Mung Bean Flour (แป้งถั่วเขียว – paeng tao khiaw)
Mung bean flour is made from mung beans. It is a gluten-free flour. Some brands offer a very fine texture of flour. If the flour is not finely ground, one must grind it before use to prevent lumps. Mung bean flour comes in a variety of colors depending on how much it has been precessed. When cooking mung bean flour (with water on a stove), it turns transparent. One of the most well-known uses for mung bean flour is in so-called glass/clear noodles, very fine noodles made with a highly refined form of mung bean flour. When raw, these noodles are almost transparent, and they turn completely transparent when cooked. Khanom Salim is a Thai dessert that requires mung bean flour and cannot be substituted. Khanom Salim is sweet mung bean threads in syrup with coconut milk on top. It is served cold with ice. The mung bean thread is colored with natural colors like Flower of Chitoria Tematea Linn (Dok Un Chun) yielding a blue or lac (krang) yielding a red.

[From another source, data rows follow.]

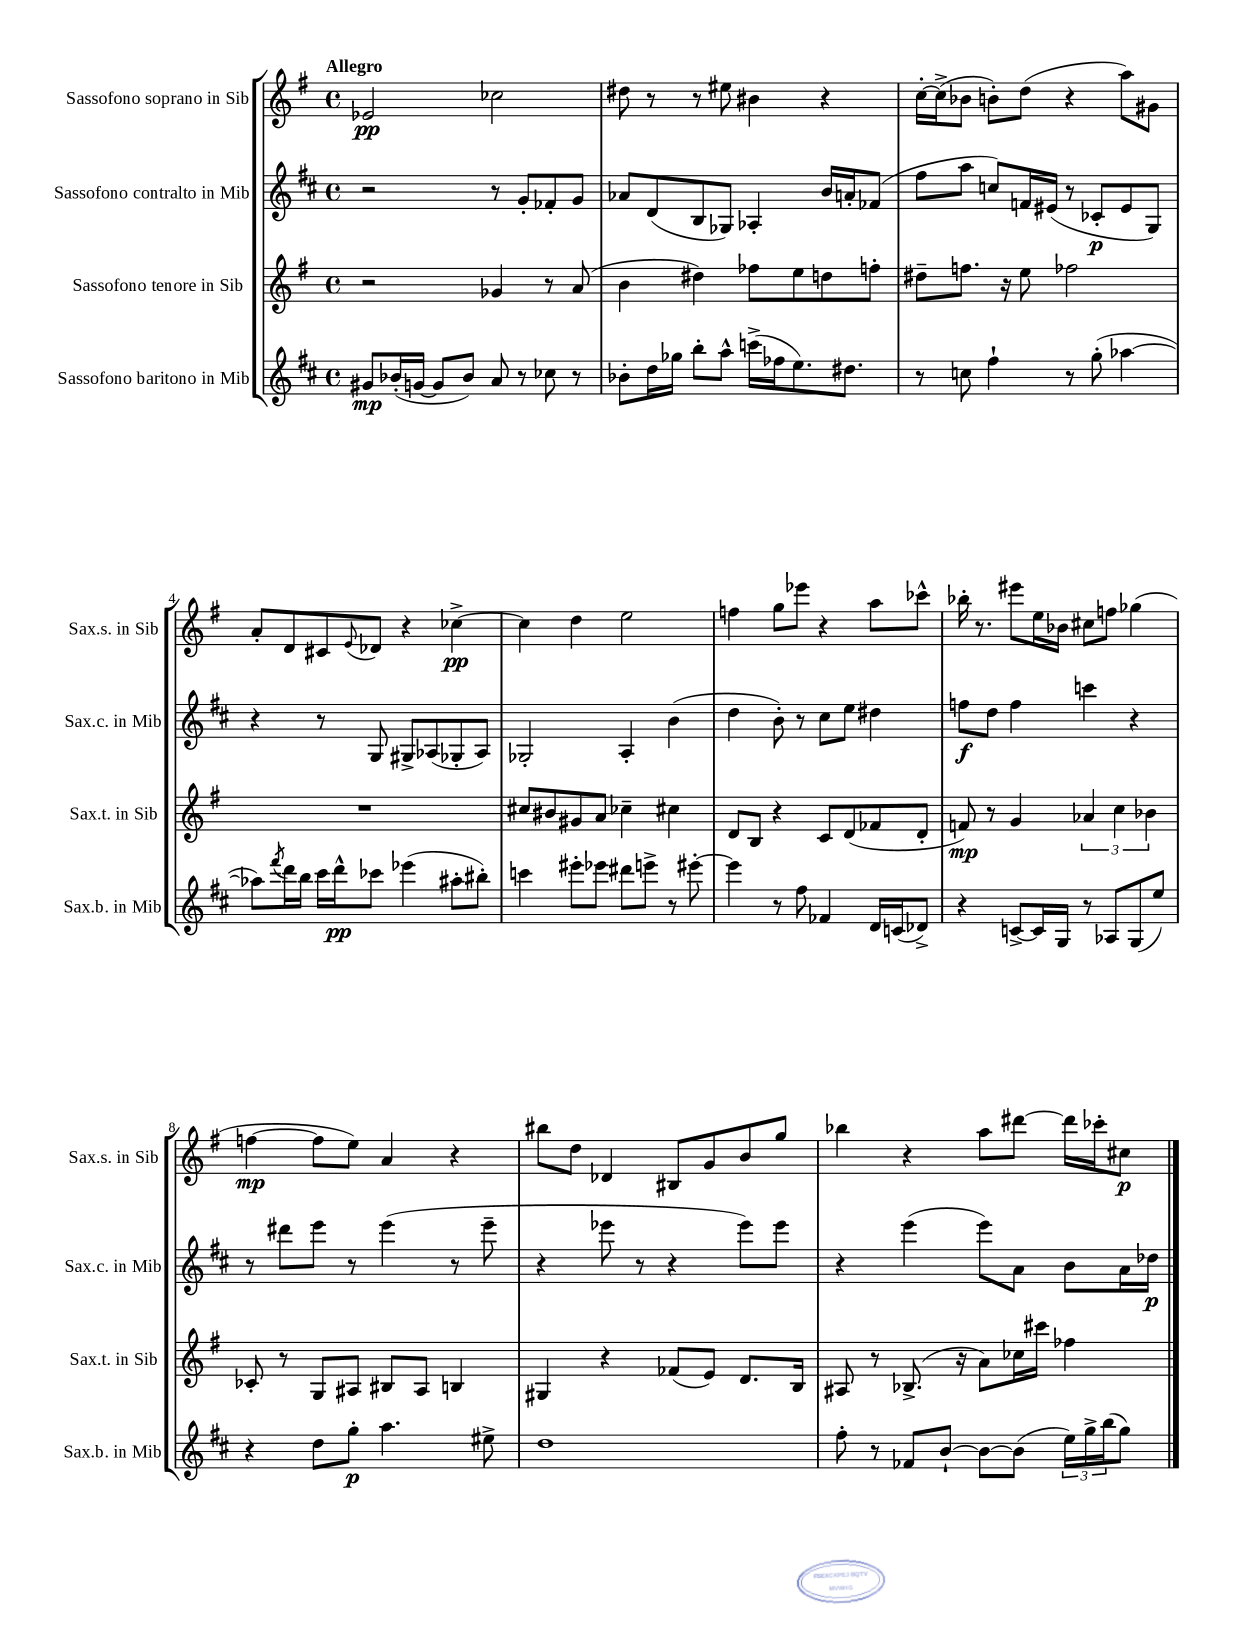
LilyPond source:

<<
\new StaffGroup <<
\new Staff = "s0" \with { instrumentName = "Sassofono soprano in Sib" shortInstrumentName = "Sax.s. in Sib" } {
    \clef treble \key g \major \defaultTimeSignature \time 4/4 \tempo "Allegro"
    ees'2\pp ces''2 |
    dis''8 r8 r8 eis''8 bis'4 r4 |
    c''16~-. c''16->( bes'8 b'8-.) d''8( r4 a''8) gis'8 |
    a'8-. d'8 cis'8 \appoggiatura { e'8 } des'8 r4 ces''4~->\pp |
    ces''4 d''4 e''2 |
    f''4 g''8 ees'''8 r4 a''8 ces'''8-^ |
    bes''16-. r8. eis'''8 e''16 bes'16 cis''8 f''8 ges''4( |
    f''4~\mp f''8 e''8) a'4 r4 |
    bis''8 d''8 des'4 bis8 g'8 b'8 g''8 |
    bes''4 r4 a''8 dis'''8~ dis'''16 ces'''16-. cis''8\p \bar "|." |
}
\new Staff = "s1" \with { instrumentName = "Sassofono contralto in Mib" shortInstrumentName = "Sax.c. in Mib" } {
    \clef treble \key d \major \defaultTimeSignature \time 4/4
    r2 r8 g'8-. fes'8-. g'8 |
    aes'8 d'8( b8 ges8) aes4-. b'16 a'16-. fes'8( |
    fis''8 a''8 c''8) f'16 eis'16( r8 ces'8-.\p eis'8 g8) |
    r4 r8 g8 gis8-> aes8( ges8-. aes8) |
    ges2-. a4-. b'4( |
    d''4 b'8-.) r8 cis''8 e''8 dis''4 |
    f''8\f d''8 f''4 c'''4 r4 |
    r8 dis'''8 e'''8 r8 e'''4( r8 e'''8-- |
    r4 ees'''8 r8 r4 ees'''8) ees'''8 |
    r4 e'''4( e'''8) a'8 b'8 a'16 des''16\p \bar "|." |
}
\new Staff = "s2" \with { instrumentName = "Sassofono tenore in Sib" shortInstrumentName = "Sax.t. in Sib" } {
    \clef treble \key g \major \defaultTimeSignature \time 4/4
    r2 ges'4 r8 a'8( |
    b'4 dis''4) fes''8 e''8 d''8 f''8-. |
    dis''8-- f''8. r16 e''8 fes''2 |
    R1 |
    cis''8 bis'8 gis'8 a'8 ces''4-- cis''4 |
    d'8 b8 r4 c'8 d'8( fes'8 d'8-. |
    f'8\mp) r8 g'4 \tuplet 3/2 { aes'4 c''4 bes'4 } |
    ces'8-. r8 g8 ais8 bis8 ais8 b4 |
    gis4 r4 fes'8( e'8) d'8. b16 |
    ais8 r8 bes8.->( r16 a'8) ces''16 cis'''16 fes''4 \bar "|." |
}
\new Staff = "s3" \with { instrumentName = "Sassofono baritono in Mib" shortInstrumentName = "Sax.b. in Mib" } {
    \clef treble \key d \major \defaultTimeSignature \time 4/4
    gis'8\mp bes'16-.( g'16~ g'8 bes'8) a'8 r8 ces''8 r8 |
    bes'8-. d''16 ges''16 b''8-. a''8-^ c'''16->( fes''16 e''8.) dis''8. |
    r8 c''8 fis''4-! r8 g''8-.( aes''4~ |
    aes''8) \acciaccatura { fis'''8 } d'''16 b''16 cis'''16 d'''16-^\pp ces'''8 ees'''4( ais''8-. bis''8-.) |
    c'''4 eis'''8-. ees'''8 dis'''8 e'''8-> r8 eis'''8~-. |
    eis'''4 r8 fis''8 fes'4 d'16 c'16( des'8->) |
    r4 c'8~-> c'16 g16 r8 aes8 g8( e''8) |
    r4 d''8 g''8-.\p a''4. eis''8-> |
    d''1 |
    fis''8-. r8 fes'8 b'8~-! b'8~ b'8( \tuplet 3/2 { e''16) g''16-> b''16( } g''8) \bar "|." |
}
>>
>>
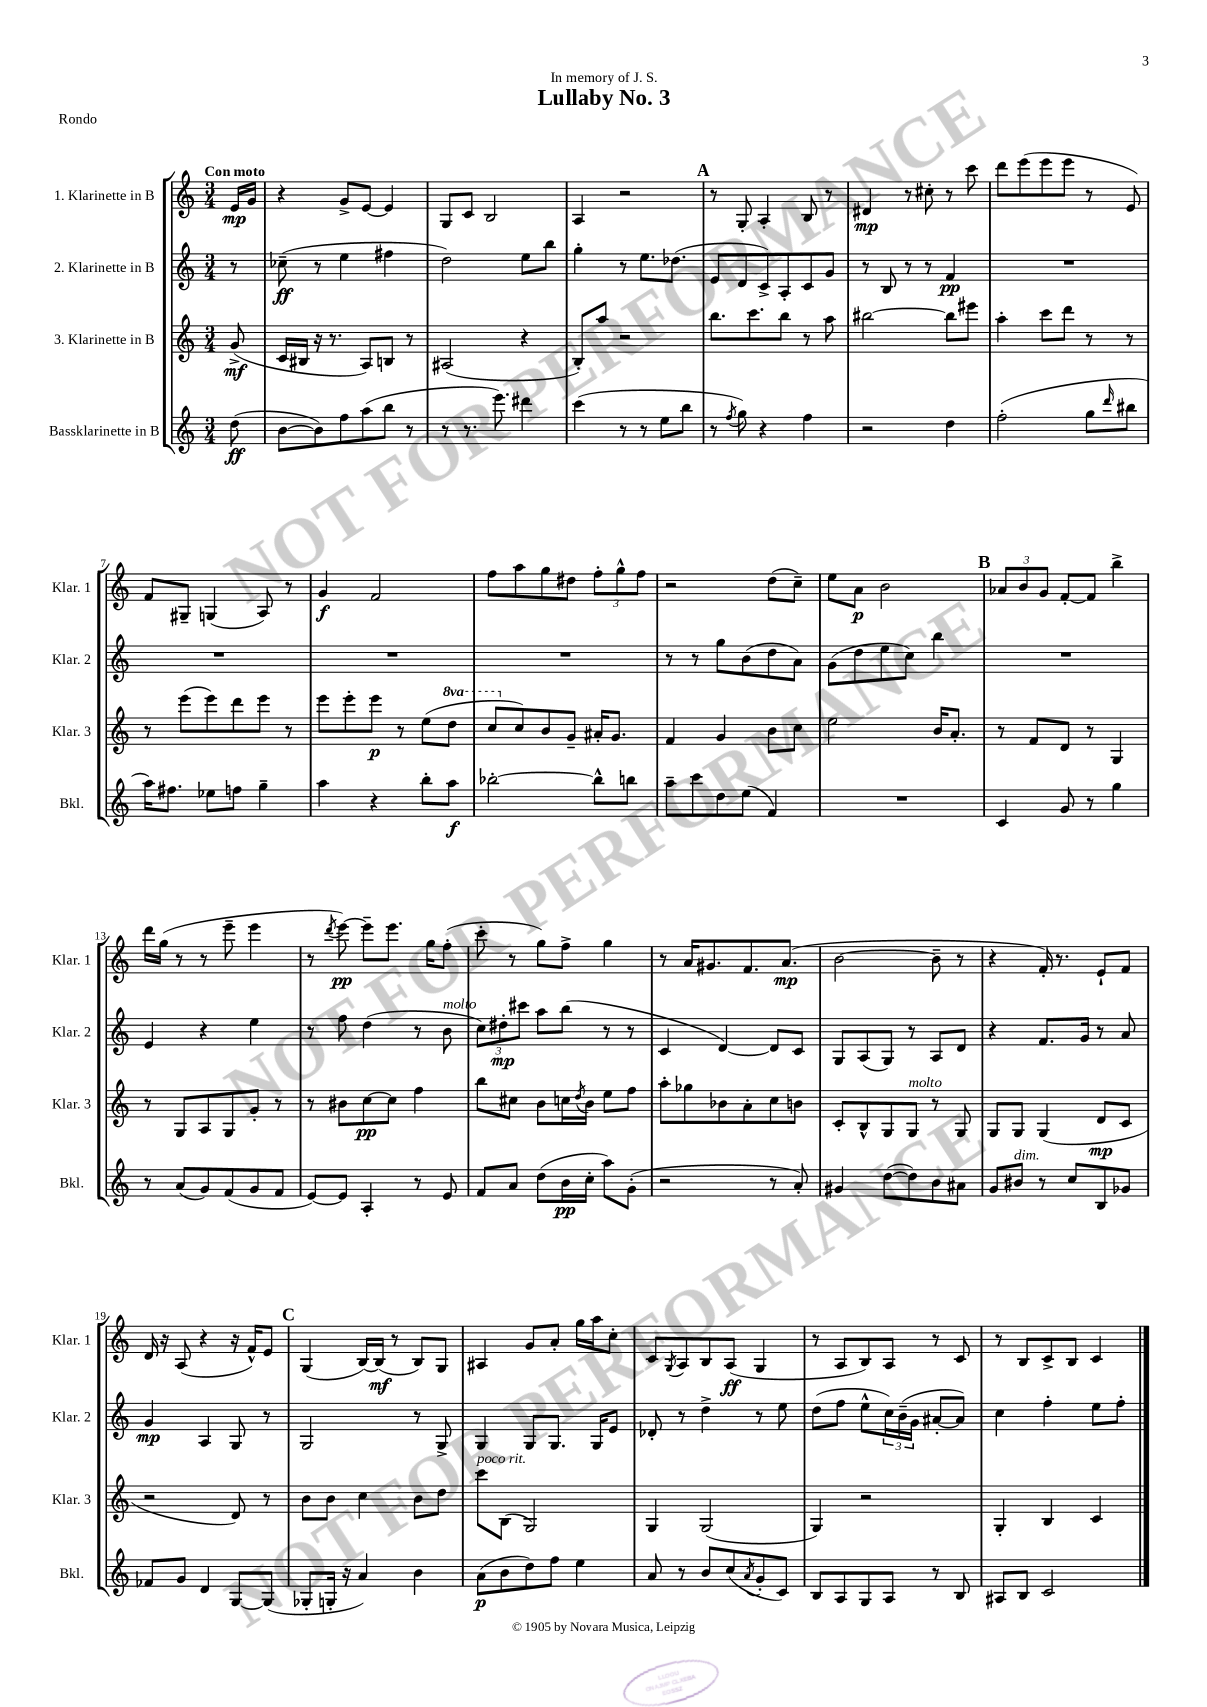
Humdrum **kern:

**kern	**dynam	**kern	**dynam	**kern	**dynam	**kern	**dynam
*part4	*part4	*part3	*part3	*part2	*part2	*part1	*part1
*staff4	*staff4	*staff3	*staff3	*staff2	*staff2	*staff1	*staff1
*I"Bassklarinette in B	*	*I"3. Klarinette in B	*	*I"2. Klarinette in B	*	*I"1. Klarinette in B	*
*I'Bkl.	*	*I'Klar. 3	*	*I'Klar. 2	*	*I'Klar. 1	*
*clefG2	*	*clefG2	*	*clefG2	*	*clefG2	*
*k[]	*	*k[]	*	*k[]	*	*k[]	*
*M3/4	*	*M3/4	*	*M3/4	*	*M3/4	*
=	=	=	=	=	=	=	=
!	!	!	!	!	!	!LO:TX:a:B:t=Con moto	!
(8dd\	ff	(8g^/	mf	8r	.	16e/LL	mp
.	.	.	.	.	.	16g/JJ	.
=1	=1	=1	=1	=1	=1	=1	=1
[8b\L	.	16c/LL	.	(8cc-X~\	ff	4r	.
.	.	16B#X/JJ	.	.	.	.	.
8b\])	.	16r	.	8r	.	.	.
.	.	8.r	.	.	.	.	.
8ff\	.	.	.	4ee\	.	8g^/L	.
(8aa\	.	8A/L)	.	.	.	[8e/J	.
8bb\J	.	8Bn/J	.	4ff#X\	.	4e/]	.
8r	.	8r	.	.	.	.	.
=2	=2	=2	=2	=2	=2	=2	=2
8r	.	(2A#X/	.	2dd\)	.	8G/L	.
8.r	.	.	.	.	.	8c/J	.
.	.	.	.	.	.	2B/	.
8.eee\)	.	.	.	.	.	.	.
4ddd#X\	.	4r	.	8ee\L	.	.	.
.	.	.	.	8bb\J	.	.	.
=3	=3	=3	=3	=3	=3	=3	=3
(4ccc\	.	8B'/L)	.	4gg'\	.	4A/	.
.	.	8aa/J	.	.	.	.	.
8r	.	2r	.	8r	.	2r	.
8r	.	.	.	8.ee\L	.	.	.
8ee\L	.	.	.	.	.	.	.
.	.	.	.	(8.dd-X\J	.	.	.
8bb\J	.	.	.	.	.	.	.
!!LO:REH:place=s1:t=A
=4	=4	=4	=4	=4	=4	=4	=4
8r	.	8.bb\L	.	8e/L	.	8r	.
8qff/	.	.	.	.	.	.	.
8gg\)	.	.	.	8d/	.	8G'/	.
.	.	8.ccc\	.	.	.	.	.
4r	.	.	.	8c^/)	.	4A'/	.
.	.	8bb\J	.	8A'/	.	.	.
4ff\	.	8r	.	8c/	.	8B/	.
.	.	8aa\	.	8g/J	.	8r	.
=5	=5	=5	=5	=5	=5	=5	=5
2r	.	[2bb#X\	.	8r	.	4d#X/	mp
.	.	.	.	8B/	.	.	.
.	.	.	.	8r	.	8r	.
.	.	.	.	8r	.	8cc#X'\	.
4dd\	.	8bb#\L]	.	4f/	pp	8r	.
.	.	8eee#X\J	.	.	.	8ccc\	.
=6	=6	=6	=6	=6	=6	=6	=6
(2ff'\	.	4aa'\	.	2.r	.	8ddd\L	.
.	.	.	.	.	.	(8eee\	.
.	.	8ccc\L	.	.	.	8eee\	.
.	.	8ddd\J	.	.	.	8eee\J	.
8gg\L	.	8r	.	.	.	8r	.
16qqddd/	.	.	.	.	.	.	.
8bb#X\J	.	8r	.	.	.	8e/)	.
!!LO:LB:g=z
=7	=7	=7	=7	=7	=7	=7	=7
16aa\KL)	.	8r	.	2.r	.	8f/L	.
8.ff#X\J	.	.	.	.	.	.	.
.	.	(8eee\L	.	.	.	8G#X~/J	.
8ee-X\L	.	8eee\)	.	.	.	(4Gn/	.
8ffn\J	.	8ddd\	.	.	.	.	.
4gg~\	.	8eee\J	.	.	.	8A/)	.
.	.	8r	.	.	.	8r	.
=8	=8	=8	=8	=8	=8	=8	=8
4aa\	.	8eee\L	.	2.r	.	4g/	f
.	.	8eee'\	.	.	.	.	.
4r	.	8eee\J	p	.	.	2f/	.
.	.	8r	.	.	.	.	.
8bb'\L	.	(8ee\L	.	.	.	.	.
*	*	*8va	*	*	*	*	*
8aa\J	f	8ddd\J	.	.	.	.	.
=9	=9	=9	=9	=9	=9	=9	=9
[2bb-X'\	.	8ccc/L	.	2.r	.	8ff\L	.
*	*	*X8va	*	*	*	*	*
.	.	8cc/)	.	.	.	8aa\	.
.	.	8b/	.	.	.	8gg\	.
.	.	8g~/J	.	.	.	8dd#X\J	.
8bb-^^\L]	.	16a#X'/KL	.	.	.	12ff'\L	.
.	.	8.g/J	.	.	.	.	.
.	.	.	.	.	.	12gg^^\	.
8bbn\J	.	.	.	.	.	.	.
.	.	.	.	.	.	12ff\J	.
=10	=10	=10	=10	=10	=10	=10	=10
8aa~\L	.	4f/	.	8r	.	2r	.
8ccc\	.	.	.	8r	.	.	.
8dd\	.	4g/	.	8gg\L	.	.	.
(8ee\J	.	.	.	(8b\	.	.	.
4f/)	.	8b\L	.	8dd\	.	(8dd\L	.
.	.	8cc\J	.	8a\J)	.	8cc~\J)	.
=11	=11	=11	=11	=11	=11	=11	=11
2.r	.	2ee\	.	(8g\L	.	8ee\L	.
.	.	.	.	8dd\	.	8a\J	p
.	.	.	.	8ee\	.	2b\	.
.	.	.	.	8cc\J)	.	.	.
.	.	16b/KL	.	4bb\	.	.	.
.	.	8.a'/J	.	.	.	.	.
!!LO:REH:place=s1:t=B
=12	=12	=12	=12	=12	=12	=12	=12
4c/	.	8r	.	2.r	.	12a-X/L	.
.	.	.	.	.	.	12b/	.
.	.	8f/L	.	.	.	.	.
.	.	.	.	.	.	12g/J	.
8g/	.	8d/J	.	.	.	[8f'/L	.
8r	.	8r	.	.	.	8f/J]	.
4gg\	.	4G/	.	.	.	4bb^\	.
!!LO:LB:g=z
=13	=13	=13	=13	=13	=13	=13	=13
8r	.	8r	.	4e/	.	16ddd\LL	.
.	.	.	.	.	.	(16gg\JJ	.
(8a/L	.	8G/L	.	.	.	8r	.
8g/)	.	8A/	.	4r	.	8r	.
(8f/	.	8G/	.	.	.	8eee~\	.
8g/	.	8g'/J	.	4ee\	.	4eee\	.
8f/J	.	8r	.	.	.	.	.
=14	=14	=14	=14	=14	=14	=14	=14
[8e/L)	.	8r	.	8r	.	8r	.
.	.	.	.	.	.	8qddd/	.
8e/J]	.	8b#X\L	.	8ff\	.	[8eee\)	pp
4A'/	.	[8cc\	pp	(4dd\	.	8eee~\L]	.
.	.	8cc\J]	.	.	.	8.eee\J	.
8r	.	4ff\	.	8r	.	.	.
.	.	.	.	.	.	16gg\KL	.
!	!	!	!	!LO:TX:a:i:t=molto	!	!	!
8e/	.	.	.	8b\	.	(8ff'\J	.
=15	=15	=15	=15	=15	=15	=15	=15
8f/L	.	8bb\L	.	12cc\L)	.	8ccc'\	.
.	.	.	.	12dd#X'\	mp	.	.
8a/J	.	8cc#X\J	.	.	.	8r	.
.	.	.	.	12ccc#X\J	.	.	.
(8dd\L	.	8b\L	.	8aa\L	.	8gg\L)	.
16b\L	pp	16ccn\L	.	(8bb\J	.	8ff^\J	.
.	.	8qdd/	.	.	.	.	.
16cc'\JJ	.	16b\JJ	.	.	.	.	.
8aa\L)	.	8ee\L	.	8r	.	4gg\	.
(8g'\J	.	8ff\J	.	8r	.	.	.
=16	=16	=16	=16	=16	=16	=16	=16
2r	.	8aa'\L	.	4c/	.	8r	.
.	.	8gg-X\	.	.	.	16a/KL	.
.	.	.	.	.	.	8.g#X/	.
.	.	8b-X\	.	[4d/)	.	.	.
.	.	8a'\	.	.	.	8.f/	.
8r	.	8cc\	.	8d/L]	.	.	.
.	.	.	.	.	.	(8.a/J	mp
8a'/)	.	8bn\J	.	8c/J	.	.	.
=17	=17	=17	=17	=17	=17	=17	=17
4g#X/	.	8c'/L	.	8G/L	.	[2b\	.
.	.	8B^^/	.	(8A/	.	.	.
([8dd\L	.	8G/	.	8G/J)	.	.	.
!	!	!LO:TX:a:i:t=molto	!	!	!	!	!
8dd\])	.	8G/J	.	8r	.	.	.
8b\	.	8r	.	8A/L	.	8b~\]	.
8a#X\J	.	8G/	.	8d/J	.	8r	.
=18	=18	=18	=18	=18	=18	=18	=18
8g/L	.	8G/L	.	4r	.	4r	.
!LO:TX:a:i:t=dim.	!	!	!	!	!	!	!
8b#X/J	.	8G/J	.	.	.	.	.
8r	.	(4G/	.	8.f/L	.	16f'/)	.
.	.	.	.	.	.	8.r	.
8cc/L	.	.	.	.	.	.	.
.	.	.	.	16g/Jk	.	.	.
8B/	.	8d/L	mp	8r	.	8e`/L	.
8g-X/J	.	8c/J	.	8a/	.	8f/J	.
!!LO:LB:g=z
=19	=19	=19	=19	=19	=19	=19	=19
8f-X/L	.	2r	.	4g/	mp	16d/	.
.	.	.	.	.	.	16r	.
8g/J	.	.	.	.	.	(8A/	.
4d/	.	.	.	4A/	.	4r	.
[8G/L	.	8d/)	.	8G/	.	16r	.
.	.	.	.	.	.	16f^^/KL)	.
(8G/J]	.	8r	.	8r	.	8e/J	.
!!LO:REH:place=s1:t=C
=20	=20	=20	=20	=20	=20	=20	=20
8G-X'/L	.	8b\L	.	2G/	.	(4G/	.
16Gn'/Jk	.	8b\J	.	.	.	.	.
16r	.	.	.	.	.	.	.
4a/)	.	4cc\	.	.	.	[16B/LL)	.
.	.	.	.	.	.	(16B/JJ]	mf
.	.	.	.	.	.	8r	.
4b\	.	8b\L	.	8r	.	8B/L)	.
.	.	8dd\J	.	8G^/	.	8G/J	.
=21	=21	=21	=21	=21	=21	=21	=21
!	!	!LO:TX:a:i:t=poco rit.	!	!	!	!	!
(8a\L	p	8ccc\L	.	4G/	.	4A#X/	.
8b\	.	(8B\J	.	.	.	.	.
8dd\)	.	2G/)	.	8G/L	.	8g/L	.
8ff\J	.	.	.	8.G/J	.	8a'/J	.
4ee\	.	.	.	.	.	16gg\LL	.
.	.	.	.	16G/KL	.	16aa\J	.
.	.	.	.	8e/J	.	8cc'\J	.
=22	=22	=22	=22	=22	=22	=22	=22
8a/	.	4G/	.	8d-X'/	.	8c/L	.
.	.	.	.	.	.	8qG/	.
8r	.	.	.	8r	.	8A/	.
8b/L	.	(2G/	.	4dd^\	.	8B/	.
(8cc/	.	.	.	.	.	(8A/J	ff
8qa/	.	.	.	.	.	.	.
8g'/	.	.	.	8r	.	4G/	.
8c/J)	.	.	.	8ee\	.	.	.
=23	=23	=23	=23	=23	=23	=23	=23
8B/L	.	4G/)	.	(8dd\L	.	8r	.
8A/	.	.	.	8ff\J	.	8A/L	.
8G/	.	2r	.	8ee^^\L	.	8B/)	.
8A/J	.	.	.	24cc\L)	.	8A/J	.
.	.	.	.	(24b~\	.	.	.
.	.	.	.	24g\JJ	.	.	.
8r	.	.	.	[8a#X'/L	.	8r	.
8B/	.	.	.	8a#/J])	.	8c/	.
=24	=24	=24	=24	=24	=24	=24	=24
8A#X/L	.	4G'/	.	4cc\	.	8r	.
8B/J	.	.	.	.	.	8B/L	.
2c/	.	4B/	.	4ff'\	.	8c^/	.
.	.	.	.	.	.	8B/J	.
.	.	4c/	.	8ee\L	.	4c/	.
.	.	.	.	8ff'\J	.	.	.
==	==	==	==	==	==	==	==
*-	*-	*-	*-	*-	*-	*-	*-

Cassave Starch (แป้งมัน – paeng mun)
Cassave starch is often called tapioca starch (แป้งสาคู – paeng sa koo). It is a refined white flour which is made from cassava root. Cassave starch is very finely textured, and is a common substitute for arrowroot starch and cornstarch. Cassave starch is gluten-free and easy to digest. It is often added to gluten-free baking as a thickener. It is broadly used as a thickener for sauces, soups and desserts in Thailand. In desserts, cassave starch is almost always used in blends with other types of flour so that desserts are more soft and sticky than when using only one type of flour.
Corn Starch (แป้งข้าวโพด – paeng khao pod)
Corn starch is made from corn kernels and is finely textured. Corn starch is best dissolved in cold water. When cooking corn starch (with water on a stove), corn starch tends to form lumps. Thus, it is important to stir frequently on low heat. It is used as a thickener and used in blends with other types of flour like rice flour.
Arrowroot Starch (แป้งท้าวยายม่อม – paeng thao yay mom)
Arrowroot Starch is made from the root of the marantha arundinacea. In Thailand, arrowroot starch consists of tiny white balls that must be ground before using. However, in some brands, arrowroot starch is a fine powder just like cassave starch. Arrowroot starch is a gluten-free flour that has no identifying taste or scent. It is used as a clear thickener with any mixture or in blends with other types of flour. Its thickening power is about twice that of cassave starch. Arrowroot starch is used in many Thai desserts.Thais love desserts and they have been a part of our lives for a long time. Thai desserts cannot be perfected without attentive use of flour. For some desserts, some types of flour can be substituted for each other, but in other cases substitution is not advisable. Each type of flour has its own characteristics, which in some cases preclude substitution, depending on how they interact with the rest of the dessert. When making delicious authentic Thai desserts, it is more important to closely follow the recipe than it is for non-dessert kinds of dishes. Enjoy the many wonderful tastes and textures of Thai desserts!